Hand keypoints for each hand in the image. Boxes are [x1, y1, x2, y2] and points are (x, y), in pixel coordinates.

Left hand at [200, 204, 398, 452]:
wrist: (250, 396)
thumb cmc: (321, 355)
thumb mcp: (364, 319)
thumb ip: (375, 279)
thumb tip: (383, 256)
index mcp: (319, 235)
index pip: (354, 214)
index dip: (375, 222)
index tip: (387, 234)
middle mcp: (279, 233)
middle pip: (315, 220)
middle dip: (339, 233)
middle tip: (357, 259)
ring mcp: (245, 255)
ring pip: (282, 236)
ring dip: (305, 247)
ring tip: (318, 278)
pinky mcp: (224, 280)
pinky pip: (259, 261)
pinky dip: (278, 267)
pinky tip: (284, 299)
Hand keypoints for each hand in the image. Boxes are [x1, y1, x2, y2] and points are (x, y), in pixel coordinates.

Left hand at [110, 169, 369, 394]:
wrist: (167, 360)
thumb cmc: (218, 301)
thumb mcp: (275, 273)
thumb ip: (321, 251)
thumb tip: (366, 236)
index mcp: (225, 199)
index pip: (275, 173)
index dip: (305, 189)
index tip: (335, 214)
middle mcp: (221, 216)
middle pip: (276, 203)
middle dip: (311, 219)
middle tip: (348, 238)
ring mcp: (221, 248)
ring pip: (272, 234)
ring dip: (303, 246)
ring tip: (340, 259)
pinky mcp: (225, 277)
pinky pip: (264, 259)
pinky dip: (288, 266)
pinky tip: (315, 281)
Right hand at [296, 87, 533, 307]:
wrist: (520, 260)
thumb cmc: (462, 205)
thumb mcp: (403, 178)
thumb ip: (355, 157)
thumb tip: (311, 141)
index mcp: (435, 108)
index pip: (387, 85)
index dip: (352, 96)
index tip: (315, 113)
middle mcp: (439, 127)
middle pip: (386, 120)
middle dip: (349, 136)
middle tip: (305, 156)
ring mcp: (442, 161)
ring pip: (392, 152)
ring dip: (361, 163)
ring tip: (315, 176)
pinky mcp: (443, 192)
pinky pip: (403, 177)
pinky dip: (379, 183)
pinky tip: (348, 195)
================
Repeat all the records without altering a single word.

**Worked solution:**
Hand keypoints for each hand in the image. Boxes are [x1, y1, x2, y2] and points are (x, y), in pixel coordinates.

Left hand at [200, 204, 398, 452]:
wrist: (250, 396)
thumb cmc: (321, 355)
thumb mcp: (364, 319)
thumb ip: (375, 279)
thumb tip: (383, 256)
index mcp: (319, 235)
index pip: (354, 214)
index dip: (375, 222)
index tip: (387, 234)
middle mcp: (279, 233)
middle pip: (315, 220)
middle dip: (339, 233)
middle tip: (357, 259)
ring mcp: (245, 255)
ring pip: (282, 236)
ring dip: (305, 247)
ring tip: (318, 278)
pinky mcp: (224, 280)
pinky pip: (259, 261)
pinky dip: (278, 267)
pinky tip: (284, 299)
Hand keypoints for each hand in the image. Boxes are [x1, y1, x2, y2] and points are (x, y), in pixel coordinates.

Left hand at [110, 169, 369, 394]:
wrist: (167, 360)
thumb cmc: (218, 301)
thumb mcp: (275, 273)
thumb ip: (321, 251)
thumb tip: (366, 236)
index mcp: (225, 199)
index pip: (275, 173)
index dip: (305, 189)
index tip: (335, 214)
middle mcp: (221, 216)
middle pip: (276, 203)
middle dip: (311, 219)
middle tip: (348, 238)
ring mcp: (221, 248)
ring pip: (272, 234)
ring dip: (303, 246)
ring tip: (340, 259)
pinky mcp: (225, 277)
pinky pip: (264, 259)
pinky dip: (288, 266)
pinky tip: (315, 281)
Right hand at [296, 87, 533, 307]:
wrist: (520, 260)
thumb cmc: (462, 205)
thumb mcp: (403, 178)
thumb ip: (355, 157)
thumb tip: (311, 141)
index mcp: (435, 108)
index pip: (387, 85)
index dip: (352, 96)
index tip: (315, 113)
middle mcp: (439, 127)
middle pip: (386, 120)
middle dip: (349, 136)
middle tip: (305, 156)
ring mcp: (442, 161)
ring pip: (392, 152)
ring dip: (361, 163)
ring tip: (315, 176)
pinky mcp: (443, 192)
pinky pip: (403, 177)
pinky dip: (379, 183)
pinky tip: (348, 195)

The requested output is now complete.